Dalam sejarah tercatat bahwa keputusan Rasulullah SAW untuk menikahi Siti Hafsah merupakan keputusan strategis karena Hafsah merupakan putri dari Umar, seorang yang terkemuka dan disegani di Kota Madinah saat itu.
Dengan demikian, bersatunya Rasulullah dan Hafsah dalam tali pernikahan secara langsung menggabungkan dua keluarga yang sempat berselisih paham saat itu, yakni keluarga Nabi Muhammad dan keluarga Umar.

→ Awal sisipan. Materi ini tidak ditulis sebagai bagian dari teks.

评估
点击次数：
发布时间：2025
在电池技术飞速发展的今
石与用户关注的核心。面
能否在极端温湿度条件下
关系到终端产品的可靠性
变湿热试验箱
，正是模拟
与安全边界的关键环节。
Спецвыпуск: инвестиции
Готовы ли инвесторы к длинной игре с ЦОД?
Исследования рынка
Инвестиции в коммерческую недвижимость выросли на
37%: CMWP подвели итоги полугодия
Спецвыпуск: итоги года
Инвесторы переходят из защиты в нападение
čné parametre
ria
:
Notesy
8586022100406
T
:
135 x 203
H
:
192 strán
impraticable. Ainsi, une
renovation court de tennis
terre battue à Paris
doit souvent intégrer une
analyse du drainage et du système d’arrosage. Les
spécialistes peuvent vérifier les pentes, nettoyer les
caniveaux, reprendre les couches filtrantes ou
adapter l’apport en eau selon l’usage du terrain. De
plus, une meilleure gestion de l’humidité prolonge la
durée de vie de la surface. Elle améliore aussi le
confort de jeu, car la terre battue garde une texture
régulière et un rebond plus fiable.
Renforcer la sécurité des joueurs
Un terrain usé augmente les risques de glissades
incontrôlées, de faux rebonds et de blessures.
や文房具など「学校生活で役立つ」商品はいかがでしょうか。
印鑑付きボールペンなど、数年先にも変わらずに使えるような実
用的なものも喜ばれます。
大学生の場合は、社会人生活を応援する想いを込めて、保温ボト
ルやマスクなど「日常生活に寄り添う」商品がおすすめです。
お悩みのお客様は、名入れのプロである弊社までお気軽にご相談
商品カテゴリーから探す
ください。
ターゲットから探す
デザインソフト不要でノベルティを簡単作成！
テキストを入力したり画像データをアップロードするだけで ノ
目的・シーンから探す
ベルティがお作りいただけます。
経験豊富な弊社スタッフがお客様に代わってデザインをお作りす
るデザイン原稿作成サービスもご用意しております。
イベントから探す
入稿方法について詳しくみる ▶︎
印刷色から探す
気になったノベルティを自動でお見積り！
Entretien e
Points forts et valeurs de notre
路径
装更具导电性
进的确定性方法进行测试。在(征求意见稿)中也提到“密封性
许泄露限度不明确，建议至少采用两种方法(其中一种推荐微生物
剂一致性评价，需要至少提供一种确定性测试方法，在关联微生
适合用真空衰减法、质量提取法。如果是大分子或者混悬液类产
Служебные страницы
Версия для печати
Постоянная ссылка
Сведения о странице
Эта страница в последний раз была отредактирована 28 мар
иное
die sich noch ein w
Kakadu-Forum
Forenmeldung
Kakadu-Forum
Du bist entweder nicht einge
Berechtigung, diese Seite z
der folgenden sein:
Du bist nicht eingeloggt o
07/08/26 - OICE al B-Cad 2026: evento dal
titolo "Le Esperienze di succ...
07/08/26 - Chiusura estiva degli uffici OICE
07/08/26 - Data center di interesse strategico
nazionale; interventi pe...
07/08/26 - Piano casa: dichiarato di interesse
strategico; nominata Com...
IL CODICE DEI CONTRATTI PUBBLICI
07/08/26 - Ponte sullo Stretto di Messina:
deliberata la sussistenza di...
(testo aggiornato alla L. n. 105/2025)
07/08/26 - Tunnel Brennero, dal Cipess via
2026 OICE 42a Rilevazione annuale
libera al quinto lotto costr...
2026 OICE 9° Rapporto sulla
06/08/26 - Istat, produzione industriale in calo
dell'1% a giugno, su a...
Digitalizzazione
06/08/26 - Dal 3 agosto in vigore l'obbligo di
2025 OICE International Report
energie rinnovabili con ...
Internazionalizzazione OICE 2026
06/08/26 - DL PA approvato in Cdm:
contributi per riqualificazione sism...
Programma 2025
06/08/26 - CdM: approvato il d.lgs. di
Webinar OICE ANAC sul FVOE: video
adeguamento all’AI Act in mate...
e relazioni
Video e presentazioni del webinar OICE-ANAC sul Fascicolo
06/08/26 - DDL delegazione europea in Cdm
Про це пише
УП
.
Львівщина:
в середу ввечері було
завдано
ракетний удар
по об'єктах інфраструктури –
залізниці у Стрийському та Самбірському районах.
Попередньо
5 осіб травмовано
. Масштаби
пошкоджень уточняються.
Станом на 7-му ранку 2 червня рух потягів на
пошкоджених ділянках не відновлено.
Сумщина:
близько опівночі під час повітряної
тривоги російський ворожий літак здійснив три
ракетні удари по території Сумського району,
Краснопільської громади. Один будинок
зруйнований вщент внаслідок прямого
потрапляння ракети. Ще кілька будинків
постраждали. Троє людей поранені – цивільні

Adapun mengenai mahar Rasulullah saat menikahi Hafsah, Imam Al-Dzahabi dalam kitab Siyaru A’lam Al-Nubala’ mengatakan bahwa maharnya adalah 400 dirham. Menurutnya, mahar sebanyak ini merupakan bentuk penghargaan dan rasa hormat Nabi Muhammad kepada Sayyidah Hafsah dan ayahnya, Sayidina Umar bin Al-Khaththab.
Setelah menikah, Siti Hafsah menjadi salah satu istri yang paling setia dan mencintai Nabi Muhammad SAW. Ia juga terkenal sebagai seorang yang sangat pandai menghafal Alquran dan sering menjadi guru bagi para sahabat lainnya dalam hal membaca dan memahami Alquran.